Alberta’s Premier Ed Stelmach claims that when it comes to bringing more and bigger oil tankers to BC’s coast, the decision is industry’s to make.

Mr. Stelmach and the rest of Canada’s oil lobby have been engaged in an effort to protect Alberta’s tar sands companies from proposed US climate policy. In doing so, they have implied an authority over British Columbia’s lands and waters that they don’t have.

Over the last few years, the ‘Dirty Oil’ image of Alberta’s tar sands has been getting progressively worse. Lobbyists and Public Relations officials have been unable to keep a lid on the dramatic footprint that this ‘bottom-of-the-barrel’ fuel stamps on people; and the land, water, and climate.

Those revelations have fed into an ongoing trend in the United States, most notably following the election of Barrack Obama, towards policy that seeks to transition away from carbon-intensive fuels and energy. This trend has lit a fire under the Alberta’s tar sands industry, who see it as a significant threat to further expansion.

In response, the three entities that largely comprise Canada’s oil lobby: (1) The Canadian Association of Petroleum Producers (CAPP), (2) the Alberta Government, and (3) the Federal Government, have been pulling out all the stops to protect tar sands companies’ access to US markets.

One of their favorite tactics has been to threaten to send more of Canada’s oil to Asia, via more and bigger tankers through BC’s coast.

Oil Industry Threatens the ‘Asian Alternative ‘

Alberta’s Premier: ‘if we need to build a pipeline to BC’s coast, we will’

Alberta’s Premier Ed Stelmach: “We will not only depend on the American market. We will expand markets. If that means building a pipeline to the coast and selling oil to another country, we will,” Stelmach told reporters last year.

Stelmach later modified his stance saying it is up to the industry to decide whether they should build a pipeline to the coast in search ofnew markets.

“If there’s further resource development and otherparts of the world are crying for energy, the companies in the pipelinebusiness, I’m sure, will determine that and make that decision,” hesaid.

Canada’s Federal Trade Minister Stockwell Day agrees, saying that the building of pipelines and tanker projects through BC amount to “private sector decisions”

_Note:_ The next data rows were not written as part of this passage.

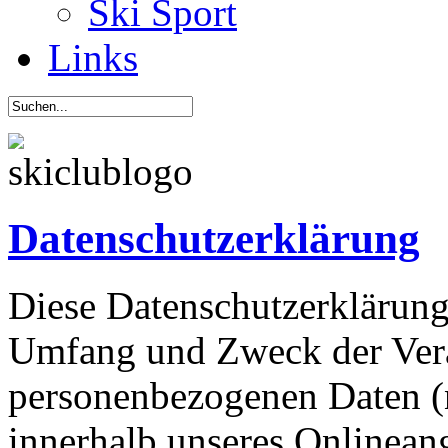
Ski Sport
Links
Datenschutzerklärung
Diese Datenschutzerklärung 
Umfang und Zweck der Ver
personenbezogenen Daten (
innerhalb unseres Onlinean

Canada’s largest private oil lobby (CAPP) has put it more subtly.
CAPP President David Collyer: “We see potential constraints to access to the U.S. market…I think the only realistic option, as an alternative to the U.S. in the near term, would be exports off the West Coast to the Far East.”

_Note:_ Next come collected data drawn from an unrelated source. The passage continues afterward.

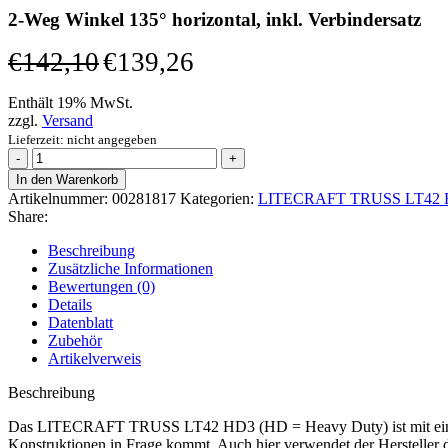
2-Weg Winkel 135° horizontal, inkl. Verbindersatz
€
142,10
€
139,26
Enthält 19% MwSt.
zzgl.
Versand
Lieferzeit: nicht angegeben
F42
Traversen
In den Warenkorb
LITECRAFT
Artikelnummer:
00281817
Kategorien:
LITECRAFT TRUSS LT42 HD
TRUSS
Share:
LT42
HD3
Beschreibung
C23H
Zusätzliche Informationen
2-
Bewertungen (0)
Weg
Details
Winkel
Datenblatt
135°
Zubehör
horizontal,
Artikelverweis
inkl.
Verbindersatz
Beschreibung
Menge
Das LITECRAFT TRUSS LT42 HD3 (HD = Heavy Duty) ist mit einer Roh
Konstruktionen in Frage kommt. Auch hier verwendet der Hersteller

The general logic implied by the threat is that oil shipped to Asia decreases US energy and national security…’If you squeeze us’, says the tar sands lobby, ‘we’ll make it so that you really just end up squeezing yourself’.

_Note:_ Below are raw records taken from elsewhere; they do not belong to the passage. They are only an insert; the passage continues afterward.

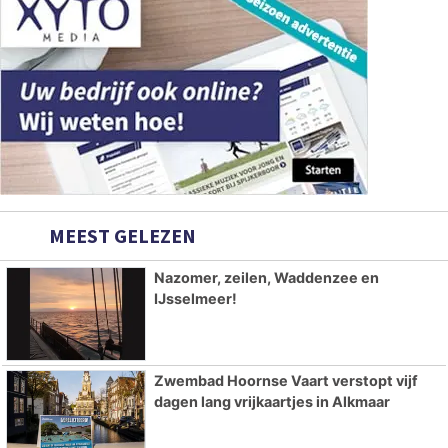
MEEST GELEZEN
Nazomer, zeilen, Waddenzee en
IJsselmeer!
Zwembad Hoornse Vaart verstopt vijf
dagen lang vrijkaartjes in Alkmaar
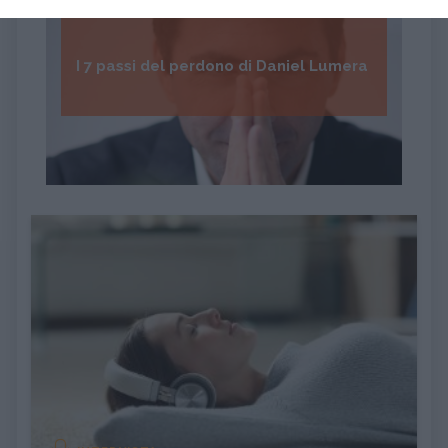
I 7 passi del perdono di Daniel Lumera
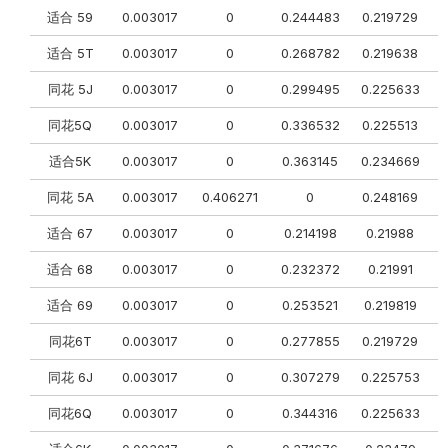
适合 59
0.003017
0
0.244483
0.219729
0
适合 5T
0.003017
0
0.268782
0.219638
同花 5J
0.003017
0
0.299495
0.225633
同花5Q
0.003017
0
0.336532
0.225513
0
适合5K
0.003017
0
0.363145
0.234669
同花 5A
0.003017
0.406271
0
0.248169
适合 67
0.003017
0
0.214198
0.21988
0
适合 68
0.003017
0
0.232372
0.21991
适合 69
0.003017
0
0.253521
0.219819
同花6T
0.003017
0
0.277855
0.219729
同花 6J
0.003017
0
0.307279
0.225753
0
同花6Q
0.003017
0
0.344316
0.225633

But a threat needs to be made credible to have any power.

Oil Industry’s Threat is BC’s Loss

And that credibility is gained in large part by marginalizing the right of British Columbians to decide, for ourselves (1).  The decision to send oil to Asia is made to look like it really is up to the oil patch…that the definitive ‘thumbs-up’ on pipelines and tankers through BC is given by oil company ink on paper, not by us or our local representatives.

Gordon Campbell has been complicit in this threat via his support for an ‘Energy Corridor’ of oil and gas from Alberta to BC’s coast. Most recently, though indirectly, at a Premiers gathering in the Yukon. But frankly, it is not his decision to make either.

Indeed, though the ultimate decision over projects like Gateway is essentially designed to be in the hands of industry – via a review process that emphasizes mitigation of bad effects over an examination of the bigger picture – any process or institution in our democracy is only as legitimate as its popular support.

And with that as my measure, I look to the 72% of British Columbians who oppose north coast oil tanker traffic, to the thousands of British Columbians calling for a public inquiry, and to affected First Nations who are asserting their legitimate authority over the project, and I say confidently to Mr. Stelmach, Mr. Collyer, Gordon Campbell, and the oil industry writ large that sorry, this is not up to you.

1  –  The threat gains further credibility in the presence of an active West Coast pipeline proposal: Enbridge’s Northern Gateway project. The $100 million dollar question is: are some of Enbridge’s Gateway financial backers more interested in the value of the idea of Gateway – as measured in leverage against US policy – more than the actual pipeline itself? If so, British Columbians are being used to a proportional degree as pawns in an international, oily chess match. For the record, I’m not OK with that.